KOMPAS.com – Selama proses penyelenggaraan Pemilu 2019, persaingan ulang antara Joko Widodo dengan Prabowo Subianto berjalan ketat.
Persaingan itu tidak hanya dalam memperebutkan jumlah suara pemilih, namun juga sejumlah manuver pasca-pemungutan suara yang berlangsung pada 17 April 2019 silam.
Salah satunya, kedua pihak banyak mengemukakan temuan kecurangan pemilu yang terjadi di berbagai lini, terutama yang diungkapkan pasangan calon Prabowo-Sandiaga Uno.
Kubu Prabowo-Sandiaga mengklaim temukan kecurangan dilakukan pihak lawan yang merupakan petahana, baik di tahapan kampanye, pemungutan suara, atau pasca-pemilu.

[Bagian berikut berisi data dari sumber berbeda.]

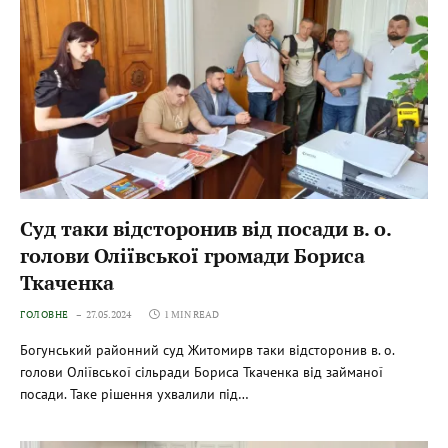
Суд таки відсторонив від посади в. о.
голови Оліївської громади Бориса
Ткаченка
ГОЛОВНЕ
27.05.2024
1 MIN READ
Богунський районний суд Житомирв таки відсторонив в. о.
голови Оліївської сільради Бориса Ткаченка від займаної
посади. Таке рішення ухвалили під…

Bahkan, beberapa hari terakhir ini Prabowo maupun pihak Badan Pemenangan Nasional (BPN) Prabowo-Sandiaga sebagai tim suksesnya menyatakan tidak akan memabawa permasalahan ini lebih lanjut hingga ke Mahkamah Konstitusi.
Seperti apa faktanya? Berikut paparannya:
Calon wakil presiden nomor urut 02 Sandiaga Uno mengatakan belum ada rencana untuk membawa masalah pemilu ini ke tingkat MK.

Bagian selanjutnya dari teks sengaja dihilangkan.